Şimşek, Türkiye’nin Dünya Bankası tanımına göre orta ve üst-orta gelirli ülkeler grubunda olduğunu belirterek, “Ümit ediyorum ki belki bu sene üst gelirli ülkeler grubuna gireceğiz. Emin değilim ama girme ihtimalimiz var. Sadece 736 dolar daha artması lazım kişi başı milli gelirin” dedi.

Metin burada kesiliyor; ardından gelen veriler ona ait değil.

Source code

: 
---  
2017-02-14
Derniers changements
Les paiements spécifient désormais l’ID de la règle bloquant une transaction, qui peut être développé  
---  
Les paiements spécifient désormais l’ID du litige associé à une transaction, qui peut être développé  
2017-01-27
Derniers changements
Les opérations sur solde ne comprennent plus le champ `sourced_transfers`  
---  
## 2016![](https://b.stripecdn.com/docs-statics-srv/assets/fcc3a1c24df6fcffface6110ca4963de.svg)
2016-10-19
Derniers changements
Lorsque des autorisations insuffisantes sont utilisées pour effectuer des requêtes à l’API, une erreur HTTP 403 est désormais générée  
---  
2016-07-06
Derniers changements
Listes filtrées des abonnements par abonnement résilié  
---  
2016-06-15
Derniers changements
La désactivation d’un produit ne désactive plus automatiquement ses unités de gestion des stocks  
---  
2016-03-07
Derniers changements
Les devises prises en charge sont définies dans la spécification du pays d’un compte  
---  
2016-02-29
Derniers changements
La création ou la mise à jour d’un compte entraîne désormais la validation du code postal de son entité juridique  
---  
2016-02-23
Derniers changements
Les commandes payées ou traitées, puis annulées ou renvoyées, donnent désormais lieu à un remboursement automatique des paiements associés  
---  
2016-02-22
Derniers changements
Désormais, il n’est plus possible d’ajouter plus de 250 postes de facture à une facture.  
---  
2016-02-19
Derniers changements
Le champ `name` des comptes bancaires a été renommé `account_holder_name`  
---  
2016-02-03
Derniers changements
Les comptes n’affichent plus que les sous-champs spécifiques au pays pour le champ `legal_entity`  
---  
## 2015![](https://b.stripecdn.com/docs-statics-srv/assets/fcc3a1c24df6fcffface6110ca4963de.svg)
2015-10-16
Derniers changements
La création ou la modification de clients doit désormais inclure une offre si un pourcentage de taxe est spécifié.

Gelecek dönemdeki yapısal reformlara ilişkin değerlendirmede bulunan Şimşek, “Ayrıca önümüzdeki dönemde yapısal reform gündemimizin en önemli bileşenlerinden birisi kadınların iş gücüne katılım oranını artırmaktır. Dolayısıyla Türkiye’de nüfus yaşlanmaya başladı. Nüfustaki yaşlanmaya rağmen bizim hala önümüzde 15-20 yıllık bir fırsat dönemi var. Türkiye, bu dönemi iyi kullanacak ve bunun sayesinde yüksek gelirli ülkeler grubu arasına girip orada daha iyi noktalara, daha müreffeh bir ülke olma noktasında ilerleyecek” şeklinde konuştu.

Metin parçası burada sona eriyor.